TASK INSTRUCTIONS
According to the notes on trial evidence, where are the trial transcripts from Echols and Baldwin's trial available?

EXTRACT TO READ
++++++++
2. Trial Transcripts:

The trial transcripts from Echols and Baldwin's trial reference the fiber evidence and other exhibits presented by the prosecution. These transcripts are available at Callahan's WM3 Archive, which contains complete records of the trial proceedings. Specific references to the fiber matches can be found in the trial testimony of prosecution experts.

3. The Lake Knife Evidence:

The knife retrieved from the lake behind Jason Baldwin's home was considered during the investigation, although it was not introduced as a definitive link during the trial. Its discovery and context were presented by the prosecution, and Leveritt discusses this in "Devil's Knot."

4. DNA on Pendant:

Leveritt also discusses the pendant worn by Damien Echols, which had DNA consistent with one of the victims. Although the match wasn't considered definitive proof, it still represents potential evidence relevant to the investigation and trial narrative.
++++++++
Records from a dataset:
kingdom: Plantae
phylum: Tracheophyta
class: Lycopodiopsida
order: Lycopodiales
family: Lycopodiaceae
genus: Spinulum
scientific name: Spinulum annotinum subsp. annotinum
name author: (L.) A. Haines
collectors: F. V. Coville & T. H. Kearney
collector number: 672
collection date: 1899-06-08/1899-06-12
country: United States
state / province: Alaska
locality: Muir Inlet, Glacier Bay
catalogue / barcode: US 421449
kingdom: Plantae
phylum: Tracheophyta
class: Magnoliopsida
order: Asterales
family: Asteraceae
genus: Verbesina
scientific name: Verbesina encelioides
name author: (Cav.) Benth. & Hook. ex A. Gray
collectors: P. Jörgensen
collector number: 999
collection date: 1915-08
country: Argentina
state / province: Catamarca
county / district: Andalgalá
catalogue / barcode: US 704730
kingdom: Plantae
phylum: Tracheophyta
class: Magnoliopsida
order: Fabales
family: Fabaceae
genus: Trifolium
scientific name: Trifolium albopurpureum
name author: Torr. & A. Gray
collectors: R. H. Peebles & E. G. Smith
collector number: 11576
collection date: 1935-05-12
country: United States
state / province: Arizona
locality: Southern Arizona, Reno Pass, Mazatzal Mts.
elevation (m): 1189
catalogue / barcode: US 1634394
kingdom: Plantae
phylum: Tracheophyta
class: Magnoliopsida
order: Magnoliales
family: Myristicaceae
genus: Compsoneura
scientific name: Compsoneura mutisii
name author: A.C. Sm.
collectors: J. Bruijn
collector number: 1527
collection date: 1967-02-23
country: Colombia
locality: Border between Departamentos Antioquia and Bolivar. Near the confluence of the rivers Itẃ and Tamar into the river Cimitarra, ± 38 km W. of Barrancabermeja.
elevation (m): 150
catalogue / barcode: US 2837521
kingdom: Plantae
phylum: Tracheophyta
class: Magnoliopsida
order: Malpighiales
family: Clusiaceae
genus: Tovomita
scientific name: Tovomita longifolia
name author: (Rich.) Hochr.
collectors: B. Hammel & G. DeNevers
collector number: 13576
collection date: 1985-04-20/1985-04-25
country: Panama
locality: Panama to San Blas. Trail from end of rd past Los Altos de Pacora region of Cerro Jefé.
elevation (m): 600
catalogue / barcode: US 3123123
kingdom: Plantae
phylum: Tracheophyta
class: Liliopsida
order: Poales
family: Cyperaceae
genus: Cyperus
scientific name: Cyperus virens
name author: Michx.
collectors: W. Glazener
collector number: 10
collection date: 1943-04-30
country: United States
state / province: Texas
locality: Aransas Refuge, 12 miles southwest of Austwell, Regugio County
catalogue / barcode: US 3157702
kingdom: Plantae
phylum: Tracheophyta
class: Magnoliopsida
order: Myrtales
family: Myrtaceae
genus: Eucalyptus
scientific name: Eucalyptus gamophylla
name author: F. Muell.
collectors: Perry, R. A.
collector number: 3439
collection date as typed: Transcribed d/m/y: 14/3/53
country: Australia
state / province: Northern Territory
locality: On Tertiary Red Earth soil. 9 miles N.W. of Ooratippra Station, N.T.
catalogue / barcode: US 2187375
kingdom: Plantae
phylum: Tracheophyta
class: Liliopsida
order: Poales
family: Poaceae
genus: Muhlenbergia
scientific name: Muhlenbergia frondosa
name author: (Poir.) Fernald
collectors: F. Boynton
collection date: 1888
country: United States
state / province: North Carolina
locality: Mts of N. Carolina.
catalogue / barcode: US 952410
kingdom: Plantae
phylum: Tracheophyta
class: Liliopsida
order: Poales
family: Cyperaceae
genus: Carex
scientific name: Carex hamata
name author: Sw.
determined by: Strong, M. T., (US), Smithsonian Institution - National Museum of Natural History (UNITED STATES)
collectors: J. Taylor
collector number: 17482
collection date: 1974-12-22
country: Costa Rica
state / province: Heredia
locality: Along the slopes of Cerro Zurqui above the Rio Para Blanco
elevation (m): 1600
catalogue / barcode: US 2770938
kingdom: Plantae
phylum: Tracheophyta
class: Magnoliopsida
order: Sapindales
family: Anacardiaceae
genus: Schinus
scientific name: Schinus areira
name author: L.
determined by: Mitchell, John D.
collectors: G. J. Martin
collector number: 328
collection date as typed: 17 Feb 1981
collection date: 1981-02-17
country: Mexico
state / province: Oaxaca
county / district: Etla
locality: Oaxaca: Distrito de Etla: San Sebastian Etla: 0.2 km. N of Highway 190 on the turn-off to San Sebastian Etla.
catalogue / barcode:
++++++++
SOLUTION TO THIS EXERCISE
They are available at Callahan's WM3 Archive.